Murray did not protest much when he saw how we took his suggestion; and Rosemary protested not at all. She simply sat still with a queer, fatal look on her beautiful face; and suspicions of her began to stir within me again. Did she not want to give her husband a chance of life?

The answer to that question, so far as Sir Beverley came into it, was that she could easily have influenced Murray not to heed us if she had been determined to do so. But that was just the effect she gave; lack of determination. It was as if, in the end, she wanted Murray to decide for himself, without being biassed by her.

"That Gaby Lorraine is in it somehow, all the same," I decided. "She was able to make Rosemary send us the telegram, and if we hadn't come over, and argued, she would have got her away."

It seemed rather sinister.

Ralston Murray was charmed with his heritage, and wanted Rosemary to show us all over the house, which she did. It was beautiful in its simple way: low-ceilinged rooms, many with great beams, and exquisite oak panelling of linen-fold and other patterns.
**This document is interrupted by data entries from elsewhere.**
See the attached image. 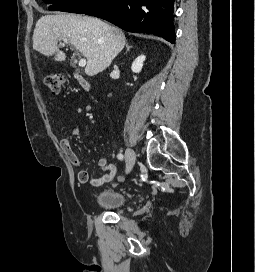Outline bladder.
<instances>
[{
	"label": "bladder",
	"mask_w": 255,
	"mask_h": 272,
	"mask_svg": "<svg viewBox=\"0 0 255 272\" xmlns=\"http://www.w3.org/2000/svg\"><path fill=\"white\" fill-rule=\"evenodd\" d=\"M129 201L128 195L115 190H107L97 195L95 203L101 208L115 210L123 207Z\"/></svg>",
	"instance_id": "obj_1"
}]
</instances>
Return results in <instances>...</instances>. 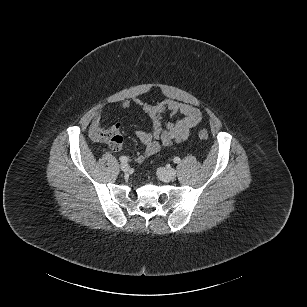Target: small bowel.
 I'll use <instances>...</instances> for the list:
<instances>
[{"instance_id": "c3829d8e", "label": "small bowel", "mask_w": 307, "mask_h": 307, "mask_svg": "<svg viewBox=\"0 0 307 307\" xmlns=\"http://www.w3.org/2000/svg\"><path fill=\"white\" fill-rule=\"evenodd\" d=\"M149 118L152 128L151 132L138 130L136 135L143 145L141 154L134 157L138 163L144 161L147 157L157 153L161 146H171L175 143L186 141L192 128L197 126L202 118L200 110L190 104L181 103L174 100H164L155 105L142 101H136ZM132 102L126 100L120 107L127 109L131 107ZM169 113L171 116H179L174 121L165 122L163 115ZM103 110H99L94 116L89 128V136L93 141L108 143V137L111 132L119 131V125L115 124L105 128L102 124Z\"/></svg>"}]
</instances>
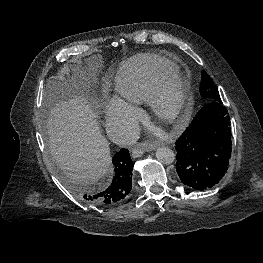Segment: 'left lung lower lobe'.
Returning <instances> with one entry per match:
<instances>
[{"instance_id": "left-lung-lower-lobe-1", "label": "left lung lower lobe", "mask_w": 263, "mask_h": 263, "mask_svg": "<svg viewBox=\"0 0 263 263\" xmlns=\"http://www.w3.org/2000/svg\"><path fill=\"white\" fill-rule=\"evenodd\" d=\"M230 117L222 102L210 101L175 142L181 182L195 190L216 185L231 158Z\"/></svg>"}]
</instances>
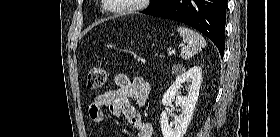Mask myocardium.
I'll return each mask as SVG.
<instances>
[{
    "label": "myocardium",
    "mask_w": 280,
    "mask_h": 137,
    "mask_svg": "<svg viewBox=\"0 0 280 137\" xmlns=\"http://www.w3.org/2000/svg\"><path fill=\"white\" fill-rule=\"evenodd\" d=\"M104 7L113 12V13H122V14H125V13H129V12H132V11H136L140 8V5L141 3L145 2V0H134L132 4L126 6V7H123V8H120V9H114L112 8L110 5H108L106 2L107 0H104Z\"/></svg>",
    "instance_id": "1"
}]
</instances>
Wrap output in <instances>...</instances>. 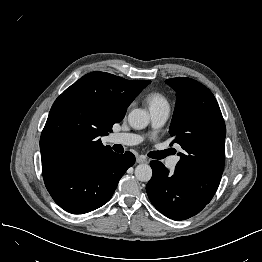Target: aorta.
I'll return each instance as SVG.
<instances>
[{
    "label": "aorta",
    "instance_id": "762f6f07",
    "mask_svg": "<svg viewBox=\"0 0 262 262\" xmlns=\"http://www.w3.org/2000/svg\"><path fill=\"white\" fill-rule=\"evenodd\" d=\"M128 122L132 128L143 129L149 122L148 113L143 109H133L128 115ZM135 177L141 182H148L152 177V169L148 164H139L135 168Z\"/></svg>",
    "mask_w": 262,
    "mask_h": 262
}]
</instances>
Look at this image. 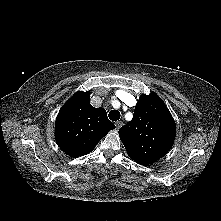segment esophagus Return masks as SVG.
I'll return each instance as SVG.
<instances>
[{
    "mask_svg": "<svg viewBox=\"0 0 221 221\" xmlns=\"http://www.w3.org/2000/svg\"><path fill=\"white\" fill-rule=\"evenodd\" d=\"M122 125H123V122H122V121H117V122L115 123V126H116V129H117V130H119Z\"/></svg>",
    "mask_w": 221,
    "mask_h": 221,
    "instance_id": "esophagus-1",
    "label": "esophagus"
}]
</instances>
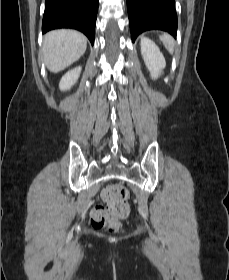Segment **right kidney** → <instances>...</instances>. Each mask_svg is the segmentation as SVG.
<instances>
[{
    "label": "right kidney",
    "instance_id": "right-kidney-1",
    "mask_svg": "<svg viewBox=\"0 0 229 280\" xmlns=\"http://www.w3.org/2000/svg\"><path fill=\"white\" fill-rule=\"evenodd\" d=\"M81 73V67H76L68 71L60 80L59 88L62 91L69 90L78 80Z\"/></svg>",
    "mask_w": 229,
    "mask_h": 280
}]
</instances>
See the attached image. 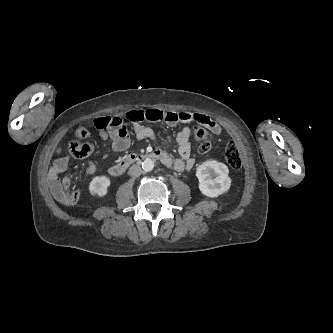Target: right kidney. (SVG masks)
Returning a JSON list of instances; mask_svg holds the SVG:
<instances>
[{
  "label": "right kidney",
  "instance_id": "1",
  "mask_svg": "<svg viewBox=\"0 0 333 333\" xmlns=\"http://www.w3.org/2000/svg\"><path fill=\"white\" fill-rule=\"evenodd\" d=\"M110 186V179L106 176H97L92 179L89 185L91 195L105 196Z\"/></svg>",
  "mask_w": 333,
  "mask_h": 333
}]
</instances>
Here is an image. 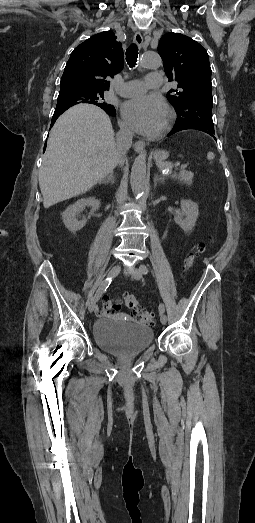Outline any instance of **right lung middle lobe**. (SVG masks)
<instances>
[{
	"label": "right lung middle lobe",
	"instance_id": "dd1d6c3e",
	"mask_svg": "<svg viewBox=\"0 0 255 523\" xmlns=\"http://www.w3.org/2000/svg\"><path fill=\"white\" fill-rule=\"evenodd\" d=\"M104 100L103 92L87 91L79 89L60 90L57 103L60 102H84L91 103Z\"/></svg>",
	"mask_w": 255,
	"mask_h": 523
}]
</instances>
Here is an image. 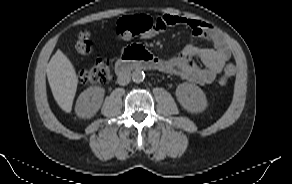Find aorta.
Wrapping results in <instances>:
<instances>
[{
    "instance_id": "aorta-1",
    "label": "aorta",
    "mask_w": 292,
    "mask_h": 184,
    "mask_svg": "<svg viewBox=\"0 0 292 184\" xmlns=\"http://www.w3.org/2000/svg\"><path fill=\"white\" fill-rule=\"evenodd\" d=\"M131 76L132 80L136 83L142 82L145 78L144 72L139 69L134 70Z\"/></svg>"
}]
</instances>
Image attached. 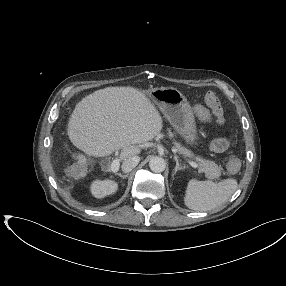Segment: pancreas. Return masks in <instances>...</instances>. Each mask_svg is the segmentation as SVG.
<instances>
[{
    "label": "pancreas",
    "mask_w": 286,
    "mask_h": 286,
    "mask_svg": "<svg viewBox=\"0 0 286 286\" xmlns=\"http://www.w3.org/2000/svg\"><path fill=\"white\" fill-rule=\"evenodd\" d=\"M169 136L172 137L173 134L169 132ZM175 148L177 151L185 157H193L190 150L181 146V144L175 142ZM199 161V171L204 172L208 179H216L221 175V167H219L215 162L209 160H203L201 158H196Z\"/></svg>",
    "instance_id": "1"
}]
</instances>
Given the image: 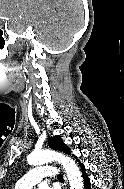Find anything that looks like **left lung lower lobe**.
<instances>
[{"label": "left lung lower lobe", "instance_id": "obj_1", "mask_svg": "<svg viewBox=\"0 0 124 189\" xmlns=\"http://www.w3.org/2000/svg\"><path fill=\"white\" fill-rule=\"evenodd\" d=\"M80 164V167H81V170H82V173H83V179H84V186H85V189H90L91 188V184H90V179L88 178L87 176V173L85 172L86 169H85V166L79 162Z\"/></svg>", "mask_w": 124, "mask_h": 189}]
</instances>
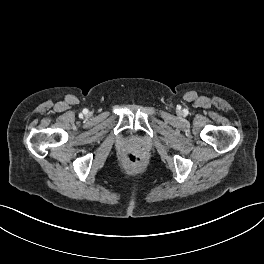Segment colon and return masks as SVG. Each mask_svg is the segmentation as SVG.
<instances>
[{
  "label": "colon",
  "instance_id": "obj_1",
  "mask_svg": "<svg viewBox=\"0 0 264 264\" xmlns=\"http://www.w3.org/2000/svg\"><path fill=\"white\" fill-rule=\"evenodd\" d=\"M141 161V157L133 153H128L124 156V162L130 167H138Z\"/></svg>",
  "mask_w": 264,
  "mask_h": 264
}]
</instances>
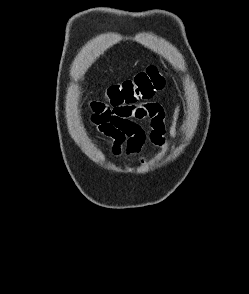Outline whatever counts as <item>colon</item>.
<instances>
[{
	"label": "colon",
	"instance_id": "5ec220e1",
	"mask_svg": "<svg viewBox=\"0 0 249 294\" xmlns=\"http://www.w3.org/2000/svg\"><path fill=\"white\" fill-rule=\"evenodd\" d=\"M164 83V73L155 65L149 66L134 78L110 86L106 93L107 103L117 106L150 99Z\"/></svg>",
	"mask_w": 249,
	"mask_h": 294
}]
</instances>
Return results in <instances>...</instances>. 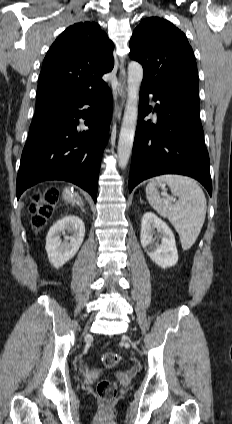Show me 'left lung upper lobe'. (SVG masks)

But the fame of the Manor, such as it was, lay in its portraits and pictures by famous artists of the seventeenth and eighteenth centuries. Rosemary frankly confessed that she knew very little about Old Masters of any age; and Jim had been, as he said, in the same boat until the idea had struck him of renewing the past glories of the family place, Courtenaye Abbey. After renting the Abbey from me, and beginning to restore its dilapidations, he had studied our heirlooms of every sort; had bought books, and had consulted experts. Consequently, he had become as good a judge of a Lely, a Gainsborough, a Romney, a Reynolds, and so on, as I had become, through being my grandmother's grand-daughter.

I wondered what was in his mind as we went through the hall and the picture gallery, and began to be so excited over my own thoughts that I could hardly wait to find out his.

"Well, what is your impression of the famous collection?" I asked, the instant our car whirled us away from the door of Ralston Old Manor. "What do you think of everything?"

"Think, my child?" echoed Jim. "I'm bursting with what I think; and so, I expect, are you!"

"I wonder how long it is since the pictures were valued?" I muttered.

"I suppose they must have been done," said Jim, "at the time of old Ralston's death, so that the amount of his estate could be judged."